Central bankers haven’t been the only public supplicants on display in recent weeks. Last week’s employment report showed a troubling contraction in public sector jobs, unsurprising since most states and municipalities have long since been reduced to a state of beggary. Governors across the nation are increasingly beseeching Washington for assistance but their entreaties are likely to go unanswered by an administration focused on the midterm elections and fearful of an electorate weary of new spending initiatives. Administration officials won’t be getting much good news on the employment front between now and early November, and they will be pinning their longer-term hopes on export-driven jobs growth fueled by the weak dollar. Don’t be surprised to hear U.S. officials turn a deaf ear to Eurozone complaints, even as they urge Beijing to devalue.
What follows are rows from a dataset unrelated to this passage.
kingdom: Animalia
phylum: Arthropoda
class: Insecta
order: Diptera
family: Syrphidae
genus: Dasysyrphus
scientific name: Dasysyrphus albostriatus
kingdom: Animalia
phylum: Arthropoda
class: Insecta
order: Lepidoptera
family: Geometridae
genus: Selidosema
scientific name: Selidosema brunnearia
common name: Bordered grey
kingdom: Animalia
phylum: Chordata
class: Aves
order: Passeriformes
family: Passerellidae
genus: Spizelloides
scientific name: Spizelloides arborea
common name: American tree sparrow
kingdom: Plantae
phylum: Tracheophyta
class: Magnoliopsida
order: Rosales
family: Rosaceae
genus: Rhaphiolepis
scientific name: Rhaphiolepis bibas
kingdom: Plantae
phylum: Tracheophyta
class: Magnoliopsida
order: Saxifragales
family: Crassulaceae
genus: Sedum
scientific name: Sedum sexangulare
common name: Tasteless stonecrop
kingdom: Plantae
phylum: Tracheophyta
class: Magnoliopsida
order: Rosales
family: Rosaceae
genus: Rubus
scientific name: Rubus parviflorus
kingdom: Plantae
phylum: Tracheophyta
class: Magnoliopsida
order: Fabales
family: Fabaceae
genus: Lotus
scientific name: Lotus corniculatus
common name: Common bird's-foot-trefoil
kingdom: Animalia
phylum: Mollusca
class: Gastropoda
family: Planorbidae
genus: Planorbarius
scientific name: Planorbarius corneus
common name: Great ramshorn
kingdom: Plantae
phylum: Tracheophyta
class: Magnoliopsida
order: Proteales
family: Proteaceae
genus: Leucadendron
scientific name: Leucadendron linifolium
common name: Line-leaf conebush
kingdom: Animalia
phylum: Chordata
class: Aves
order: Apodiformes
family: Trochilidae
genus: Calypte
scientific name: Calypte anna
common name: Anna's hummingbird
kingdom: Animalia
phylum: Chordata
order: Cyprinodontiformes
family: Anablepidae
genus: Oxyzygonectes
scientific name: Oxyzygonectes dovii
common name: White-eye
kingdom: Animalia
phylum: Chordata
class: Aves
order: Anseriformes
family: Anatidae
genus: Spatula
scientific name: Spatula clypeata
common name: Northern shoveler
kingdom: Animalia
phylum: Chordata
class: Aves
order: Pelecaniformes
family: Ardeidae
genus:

They may need that deaf ear for their own constituents in the coming days as senior citizens and their advocates lament the second consecutive annual denial of a social security cost-of-living increase. Those lamentations could provide comfort to Fed officials worried about deflation, since it appears that inflationary expectations are alive and well despite the fact that inflation has been virtually non-existent for the last couple of years. Perhaps our retirees are anticipating the much ballyhooed price surge that the inflationistas have been predicting, but more cynical types suspect that they are merely keeping with the tenor of the times.
Cue the band.
Bernie McSherry is senior vice president for strategic initiatives at Cuttone & Company.